Monday, June 2, 2008

Sunday, SUNDAY, Sunday!

Yesterday marked one solid week of my husband's failed attempts to contact our beloved, aged, terminally ill friend, Robert. He did not answer the phone, make his doctor's appointments, or come to the door when Ben pounded on it for 7 days. Feeling distressed, with images of Robert fallen down, bruised and bleeding, passed out, or deceased inside his trailer, Ben called the sheriff. He went through the details of why we were so antsy, and the sheriff's office agreed to check things out and call Ben back...but no call came. Around 10pm, I encouraged Ben to call the sheriff's office back. They told him in not-so-nice terms that they were not sending out a deputy, as they had done so many other times and Robert, who is pretty much a gun-toting nut, had threatened them.

We paced around the house for a few minutes, and decided to drop by the sheriff's office and talk in person. The deputy who we met was much more pleasant face to face. We talked for probably 20 minutes and persuaded him (since he wouldn't give us permission to break into Robert's house) to send a couple of other deputies out with us to check things out. We had to wait to meet the deputies in the AEP parking lot off of Rt. 682, by the railroad tracks so they could follow us out to his house.

That's where I had one of the weirdest, is-this-for-real style moments of my life.

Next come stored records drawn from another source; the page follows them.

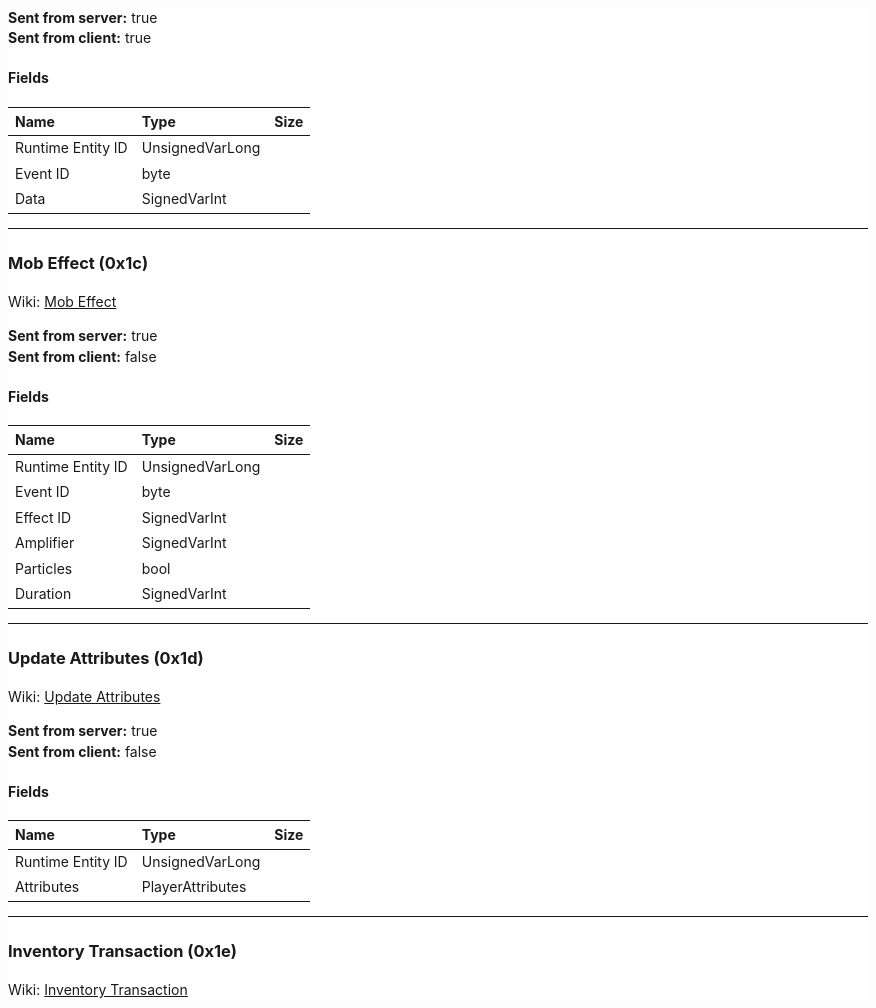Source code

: **Sent from server:** true  
**Sent from client:** true




#### Fields

| Name | Type | Size |
|:-----|:-----|:-----|
|Runtime Entity ID | UnsignedVarLong |  |
|Event ID | byte |  |
|Data | SignedVarInt |  |
-----------------------------------------------------------------------
### Mob Effect (0x1c)
Wiki: [Mob Effect](https://github.com/NiclasOlofsson/MiNET/wiki//Protocol-MobEffect)

**Sent from server:** true  
**Sent from client:** false




#### Fields

| Name | Type | Size |
|:-----|:-----|:-----|
|Runtime Entity ID | UnsignedVarLong |  |
|Event ID | byte |  |
|Effect ID | SignedVarInt |  |
|Amplifier | SignedVarInt |  |
|Particles | bool |  |
|Duration | SignedVarInt |  |
-----------------------------------------------------------------------
### Update Attributes (0x1d)
Wiki: [Update Attributes](https://github.com/NiclasOlofsson/MiNET/wiki//Protocol-UpdateAttributes)

**Sent from server:** true  
**Sent from client:** false




#### Fields

| Name | Type | Size |
|:-----|:-----|:-----|
|Runtime Entity ID | UnsignedVarLong |  |
|Attributes | PlayerAttributes |  |
-----------------------------------------------------------------------
### Inventory Transaction (0x1e)
Wiki: [Inventory Transaction](https://github.com/NiclasOlofsson/MiNET/wiki//Protocol-InventoryTransaction)
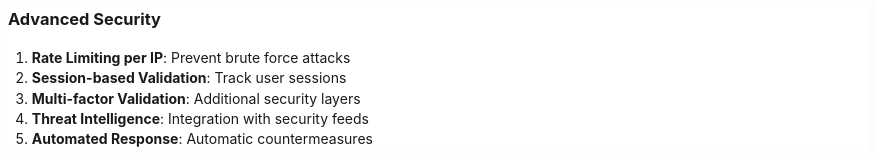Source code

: ### Advanced Security

1. **Rate Limiting per IP**: Prevent brute force attacks
2. **Session-based Validation**: Track user sessions
3. **Multi-factor Validation**: Additional security layers
4. **Threat Intelligence**: Integration with security feeds
5. **Automated Response**: Automatic countermeasures
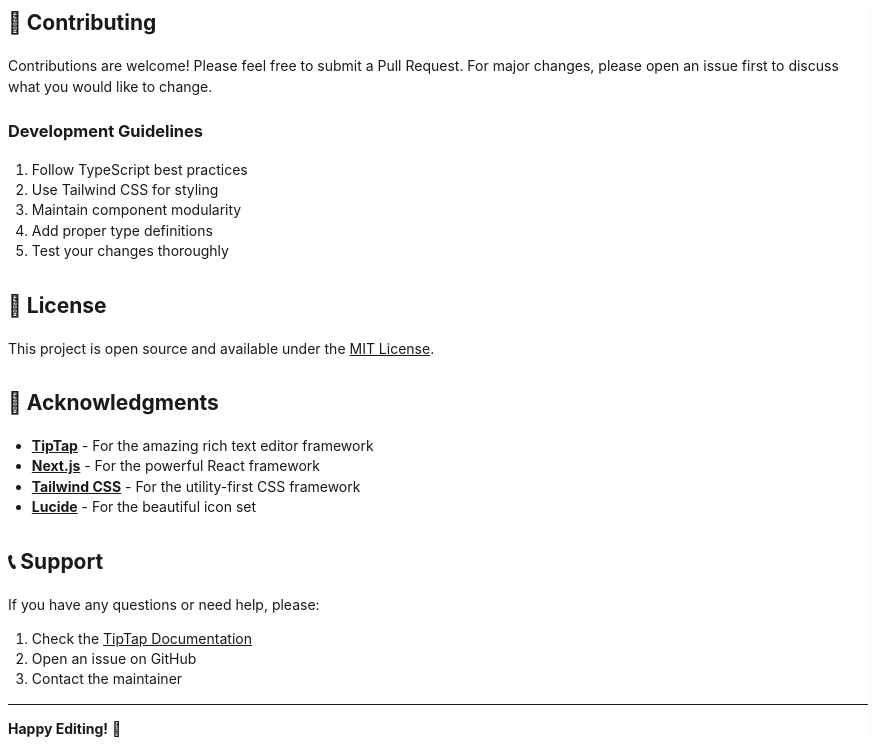 ## 🤝 Contributing

Contributions are welcome! Please feel free to submit a Pull Request. For major changes, please open an issue first to discuss what you would like to change.

### Development Guidelines
1. Follow TypeScript best practices
2. Use Tailwind CSS for styling
3. Maintain component modularity
4. Add proper type definitions
5. Test your changes thoroughly

## 📄 License

This project is open source and available under the [MIT License](LICENSE).

## 🙏 Acknowledgments

- **[TipTap](https://tiptap.dev/)** - For the amazing rich text editor framework
- **[Next.js](https://nextjs.org/)** - For the powerful React framework
- **[Tailwind CSS](https://tailwindcss.com/)** - For the utility-first CSS framework
- **[Lucide](https://lucide.dev/)** - For the beautiful icon set

## 📞 Support

If you have any questions or need help, please:
1. Check the [TipTap Documentation](https://tiptap.dev/docs)
2. Open an issue on GitHub
3. Contact the maintainer

---

**Happy Editing!** 🎉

While we were waiting at midnight in the Electric company's parking lot for the sheriff's deputies to take us out to our friend's house to make sure he wasn't dead, I watched a train approach the crossing right next to us at full speed. At first, I didn't think the crossing bars and lights were going to activate, but then they did, right at the last second. The conductor was caught off guard, I think, and "slammed on the breaks" of the train right in front of the intersection. Right at that second, an ambulance pulled up, lights flashing, to the far side of the crossing and had to wait for the train to go by. At the same time, some guy on a bicycle, smoking a cigarette, pedaled up to the crossing right in front of us. He pulled up beside this crappy white car and started giving the passenger directions somewhere. All this while a train is screeching, trying to slow down. And then, as quickly as it formed, the scene dissolved.

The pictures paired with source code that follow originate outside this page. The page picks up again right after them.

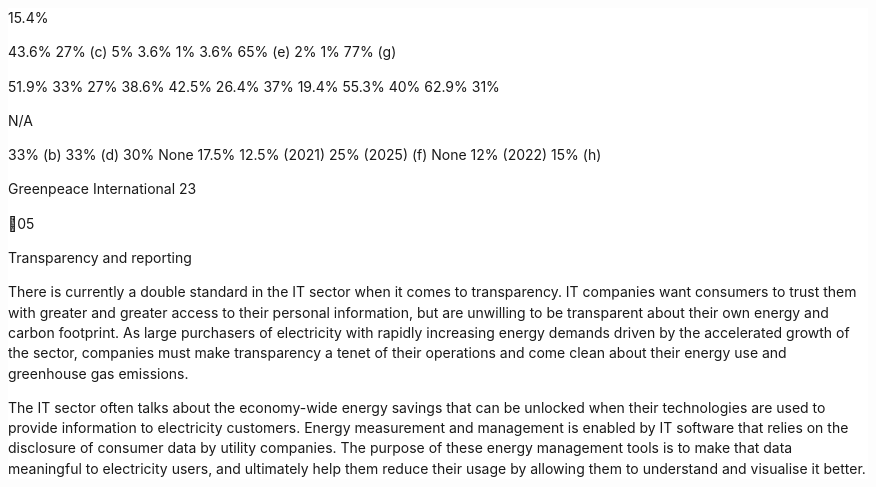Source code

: 15.4%

43.6%
27% (c)
5%
3.6%
1%
3.6%
65% (e)
2%
1%
77% (g)

51.9%
33%
27%
38.6%
42.5%
26.4%
37%
19.4%
55.3%
40%
62.9%
31%

N/A

33% (b)
33% (d)
30%
None
17.5%
12.5% (2021)
25% (2025) (f)
None
12% (2022)
15% (h)

Greenpeace International 23

05

Transparency and reporting

There is currently a double standard in the IT sector when it comes
to transparency. IT companies want consumers to trust them with
greater and greater access to their personal information, but are
unwilling to be transparent about their own energy and carbon
footprint. As large purchasers of electricity with rapidly increasing
energy demands driven by the accelerated growth of the sector,
companies must make transparency a tenet of their operations and
come clean about their energy use and greenhouse gas emissions.

The IT sector often talks about the economy-wide energy savings
that can be unlocked when their technologies are used to provide
information to electricity customers. Energy measurement and
management is enabled by IT software that relies on the disclosure
of consumer data by utility companies. The purpose of these
energy management tools is to make that data meaningful to
electricity users, and ultimately help them reduce their usage by
allowing them to understand and visualise it better.
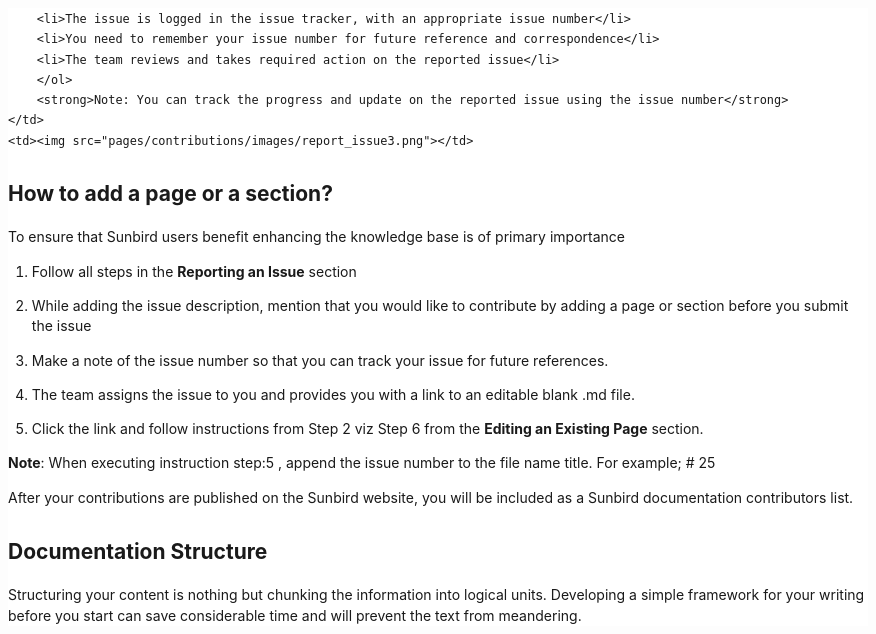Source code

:         <li>The issue is logged in the issue tracker, with an appropriate issue number</li>
        <li>You need to remember your issue number for future reference and correspondence</li>
        <li>The team reviews and takes required action on the reported issue</li>
        </ol>
        <strong>Note: You can track the progress and update on the reported issue using the issue number</strong>
    </td>
    <td><img src="pages/contributions/images/report_issue3.png"></td>
  </tr>
</table>

## How to add a page or a section?

To ensure that Sunbird users benefit enhancing the knowledge base is of primary importance

1. Follow all steps in the **Reporting an Issue** section 

2. While adding the issue description, mention that you would like to contribute by adding a page or section before you submit the issue

3. Make a note of the issue number so that you can track your issue for future references.  

4. The team assigns the issue to you and provides you with a link to an editable blank .md file.

5. Click the link and follow instructions from Step 2 viz Step 6  from the **Editing an Existing Page** section.

**Note**: When executing instruction step:5 , append the issue number to the file name title. For example; # 25

After your contributions are published on the Sunbird website, you will be included as a Sunbird documentation contributors list.

## Documentation Structure

Structuring your content is nothing but chunking the information into logical units. Developing a simple framework for your writing before you start can save considerable time and will prevent the text from meandering.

The deputies arrived a few minutes later and followed us to our friend's house. A TV was on in his trailer that hadn't been on earlier, and they had Ben pound and pound on the door. I pounded on the side of building, too. Eventually, we hear rustling near the room with the TV glow. Robert managed to hobble, shirtless and disoriented, to the front door. I thanked the deputies and sent them on their way. Ben talked with Robert and discovered that his phone was broken. We're pretty sure that Robert was unconscious for a lot of the past week, but he's the kind of stubborn SOB who doesn't accept things like ambulance rides, so we promised to help him sort out his phone problem and went home to bed.